--- Records for the task ---
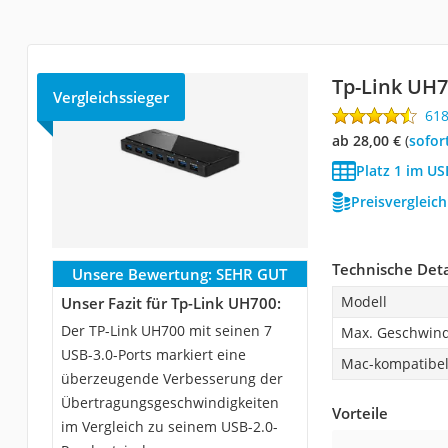
Tp-Link UH
Vergleichssieger
61
ab 28,00 €
(
Sofor
Platz 1 im US
Preisvergleic
Technische Deta
Unsere Bewertung:
SEHR GUT
Modell
Unser Fazit für Tp-Link UH700:
Der TP-Link UH700 mit seinen 7
Max. Geschwind
USB-3.0-Ports markiert eine
Mac-kompatibe
überzeugende Verbesserung der
Übertragungsgeschwindigkeiten
Vorteile
im Vergleich zu seinem USB-2.0-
---
[Task description]: From the listing above, pick out every line containing "Link".

[Written solution]:
Tp-Link UH
Unser Fazit für Tp-Link UH700:
Der TP-Link UH700 mit seinen 7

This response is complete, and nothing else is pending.